In April of this year, our EIC community lost a very special soul that “got it,” and though suffering through each stage of cancer as we painfully watched, she made time to share long stories, and she made time to laugh full and deep. Sometimes all we would have to do is look at each other, and the comedy of whatever the situation was, was instantly communicated. And isn’t that what community is, that someone once a stranger, can become long lost family you can share wordless laughter and love with. That though temporary, life gives us these gems of memory to hold on to, these reasons to enjoy each breath we take. Reasons to reconnect with those we’ve stayed away from for far too long. It is as if we like to pretend that we are in these incarnations forever, and that delicious delusion, eases the gentle prick of each seconds permanent passing. We know we are leaving. We must make the time to see each other.

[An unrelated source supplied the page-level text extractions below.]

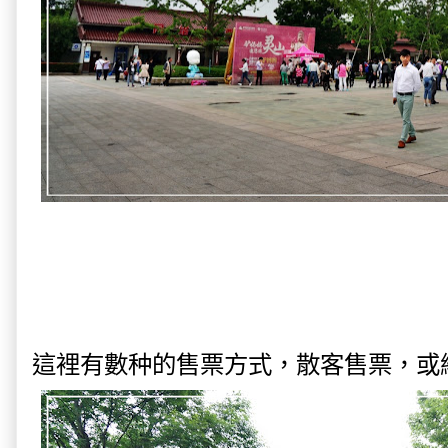
這裡有數种的售票方式，散客售票，或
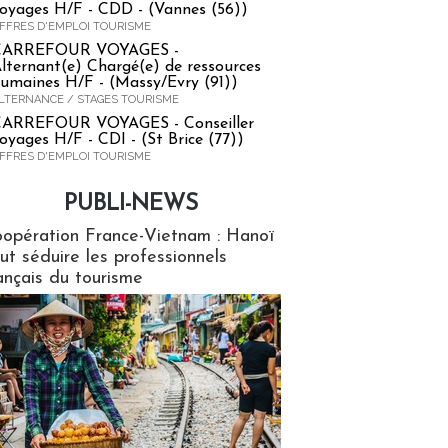
oyages H/F - CDD - (Vannes (56))
FFRES D'EMPLOI TOURISME
CARREFOUR VOYAGES -
lternant(e) Chargé(e) de ressources
umaines H/F - (Massy/Evry (91))
LTERNANCE / STAGES TOURISME
ARREFOUR VOYAGES - Conseiller
oyages H/F - CDI - (St Brice (77))
FFRES D'EMPLOI TOURISME
PUBLI-NEWS
ews
opération France-Vietnam : Hanoï
ut séduire les professionnels
ançais du tourisme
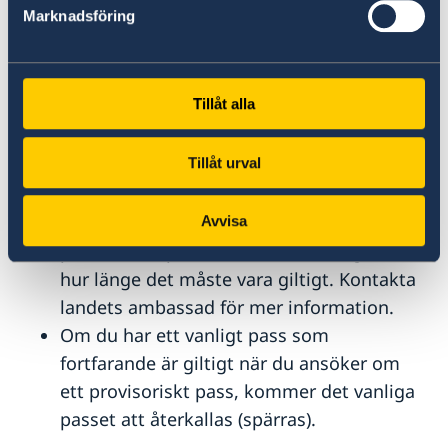
Om du ska resa från Sverige med kort
Marknadsföring
framförhållning och inte har ett giltigt pass
eller nationellt id-kort, kan du ansöka om ett
provisoriskt pass på ett fåtal platser i Sverige.
Tillåt alla
Det provisoriska passet är tillfälligt och
Tillåt urval
gäller enbart för den specifika resan.
Du måste själv ta reda på om landet du
ska resa till accepterar ett svenskt
Avvisa
provisoriskt pass som resehandling och
hur länge det måste vara giltigt. Kontakta
landets ambassad för mer information.
Om du har ett vanligt pass som
fortfarande är giltigt när du ansöker om
ett provisoriskt pass, kommer det vanliga
passet att återkallas (spärras).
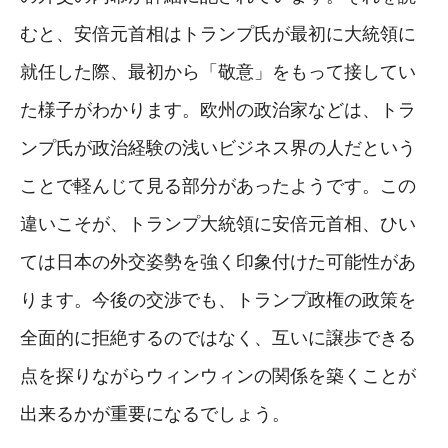
むと、安倍元首相はトランプ氏が最初に大統領に
就任した際、最初から「敬意」をもって接してい
た様子がわかります。欧州の政治家などは、トラ
ンプ氏が政治経験の浅いビジネス界の人だという
ことで軽んじて見る部分があったようです。この
違いこそが、トランプ大統領に安倍元首相、ひい
ては日本の外交姿勢を強く印象付けた可能性があ
ります。今後の交渉でも、トランプ政権の政策を
全面的に拒絶するのではなく、互いに譲歩できる
点を探りながらウィンウィンの関係を築くことが
出来るかが重要になるでしょう。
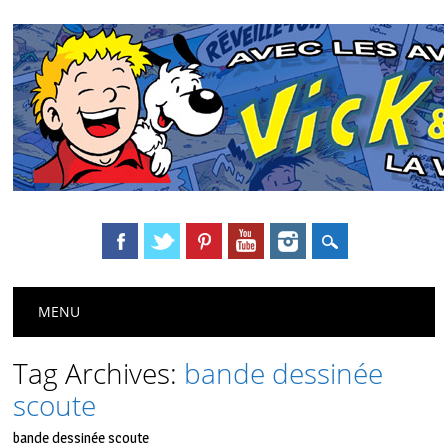
Main menu
Skip
MENU
to
content
Tag Archives:
bande dessinée
scoute
bande dessinée scoute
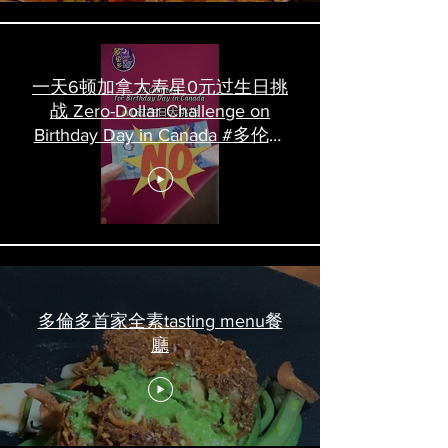
一天6顿加拿大寿星0元过生日挑
战 Zero-Dollar Challenge on
Birthday Day in Canada #多伦多
吃喝玩乐 #多伦多美食
#torontofood
多倫多首家全素tasting menu餐
廳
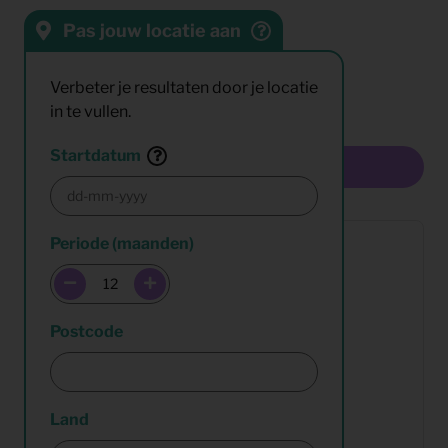
Pas jouw locatie aan
Sorteren op:
Resultaten:
Verbeter je resultaten door je locatie
in te vullen.
Startdatum
Multiselect
Periode (maanden)
Postcode
Land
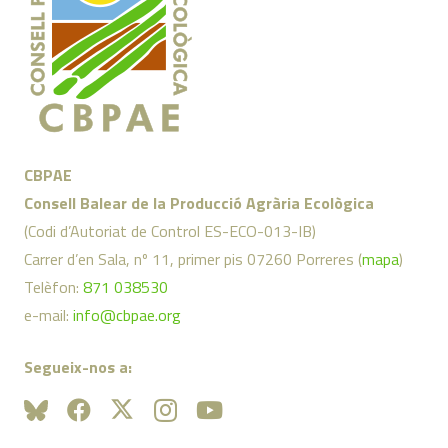
CBPAE
Consell Balear de la Producció Agrària Ecològica
(Codi d’Autoriat de Control ES-ECO-013-IB)
Carrer d’en Sala, nº 11, primer pis 07260 Porreres (
mapa
)
Telèfon:
871 038530
e-mail:
info@cbpae.org
Segueix-nos a:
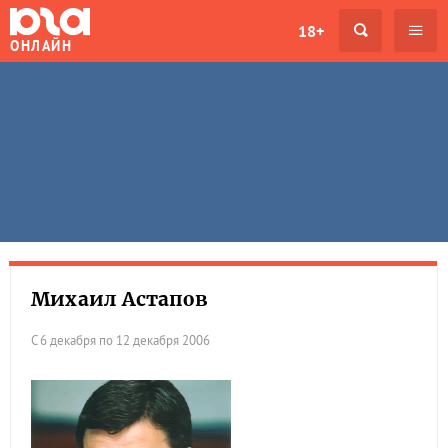
18+
ОНЛАЙН
Михаил Астапов
С 6 декабря по 12 декабря 2006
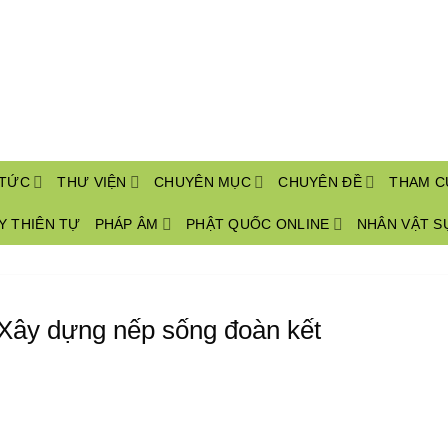
 TỨC
THƯ VIỆN
CHUYÊN MỤC
CHUYÊN ĐỀ
THAM 
Y THIÊN TỰ
PHÁP ÂM
PHẬT QUỐC ONLINE
NHÂN VẬT S
Xây dựng nếp sống đoàn kết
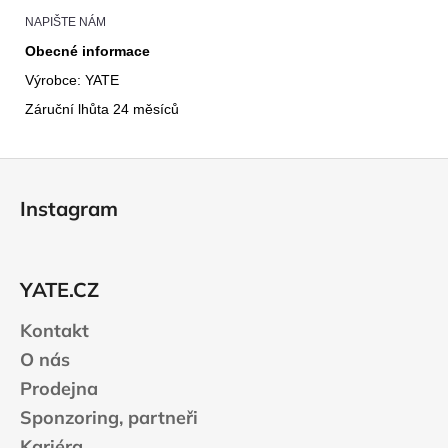
NAPIŠTE NÁM
Obecné informace
Výrobce: YATE
Záruční lhůta 24 měsíců
Z
á
Instagram
p
a
t
YATE.CZ
í
Kontakt
O nás
Prodejna
Sponzoring, partneři
Kariéra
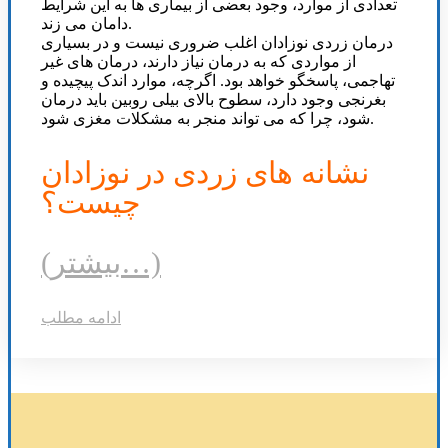
تعدادی از موارد، وجود بعضی از بیماری ها به این شرایط
دامان می زند.
درمان زردی نوزادان اغلب ضروری نیست و در بسیاری
از مواردی که به درمان نیاز دارند، درمان های غیر
تهاجمی، پاسخگو خواهد بود. اگرچه، موارد اندک پیچیده و
بغرنجی وجود دارد، سطوح بالای بیلی روبین باید درمان
شود، چرا که می تواند منجر به مشکلات مغزی شود.
نشانه های زردی در نوزادان
چیست؟
(بیشتر…)
ادامه مطلب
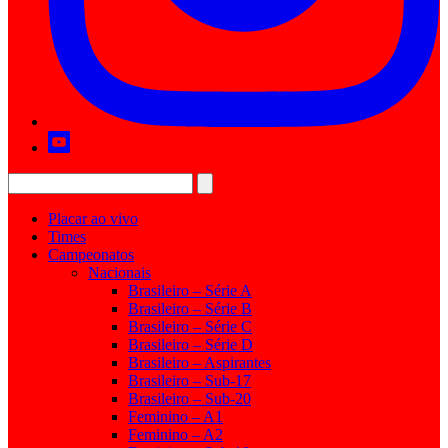
Placar ao vivo
Times
Campeonatos
Nacionais
Brasileiro – Série A
Brasileiro – Série B
Brasileiro – Série C
Brasileiro – Série D
Brasileiro – Aspirantes
Brasileiro – Sub-17
Brasileiro – Sub-20
Feminino – A1
Feminino – A2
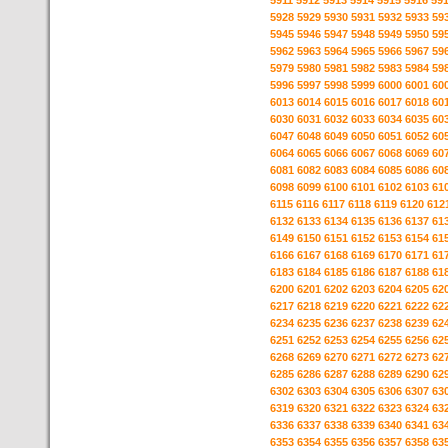
5911
5912
5913
5914
5915
5916
59
5928
5929
5930
5931
5932
5933
59
5945
5946
5947
5948
5949
5950
59
5962
5963
5964
5965
5966
5967
59
5979
5980
5981
5982
5983
5984
59
5996
5997
5998
5999
6000
6001
60
6013
6014
6015
6016
6017
6018
60
6030
6031
6032
6033
6034
6035
60
6047
6048
6049
6050
6051
6052
60
6064
6065
6066
6067
6068
6069
60
6081
6082
6083
6084
6085
6086
60
6098
6099
6100
6101
6102
6103
61
6115
6116
6117
6118
6119
6120
612
6132
6133
6134
6135
6136
6137
61
6149
6150
6151
6152
6153
6154
61
6166
6167
6168
6169
6170
6171
61
6183
6184
6185
6186
6187
6188
61
6200
6201
6202
6203
6204
6205
62
6217
6218
6219
6220
6221
6222
62
6234
6235
6236
6237
6238
6239
62
6251
6252
6253
6254
6255
6256
62
6268
6269
6270
6271
6272
6273
62
6285
6286
6287
6288
6289
6290
62
6302
6303
6304
6305
6306
6307
63
6319
6320
6321
6322
6323
6324
63
6336
6337
6338
6339
6340
6341
63
6353
6354
6355
6356
6357
6358
63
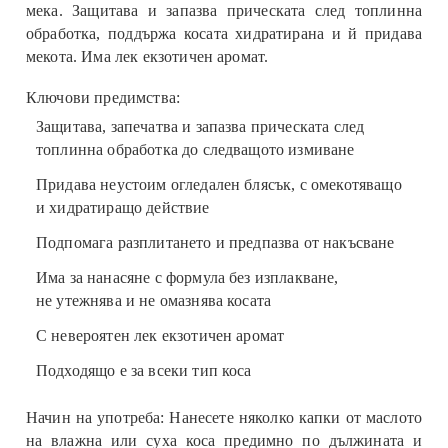
мека. Защитава и запазва прическата след топлинна
обработка, поддържа косата хидратирана и й придава
мекота. Има лек екзотичен аромат.
Ключови предимства:
Защитава, запечатва и запазва прическата след
топлинна обработка до следващото измиване
Придава неустоим огледален блясък, с омекотяващо
и хидратиращо действие
Подпомага разплитането и предпазва от накъсване
Има за нанасяне с формула без изплакване,
не утежнява и не омазнява косата
С невероятен лек екзотичен аромат
Подходящо е за всеки тип коса
Начин на употреба:
Нанесете няколко капки от маслото
на влажна или суха коса предимно по дължината и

Blessed are those who notice the moments when time slows down for a window of miracle to be made manifest. Being allowed to say goodbye at the right moment, is a miracle. As she lay on her death bed, we sang a healing icaro together in the hospital one last time, we laughed together, the final laugh, the laugh that hides tears, but is still so sweet. I kissed her gently on her head, and whispered I love you in her ear. As I looked back one last time before heading to the airport to catch my flight back to Peru, I knew it was my last time seeing my friend alive. From that moment I have learned a few things, humor can never have a terminal illness, and like the beautiful soul light of my dear friend, mother to our medicine circles, a sense of humor doesn’t die.
This post was written in loving memory of Karina Rivera. Thank you for becoming a guardian, a guiding spirit, an ancestor. Thank you for being a most wonderful friend. The soothing sound of your joyous laughter, fills my heart today.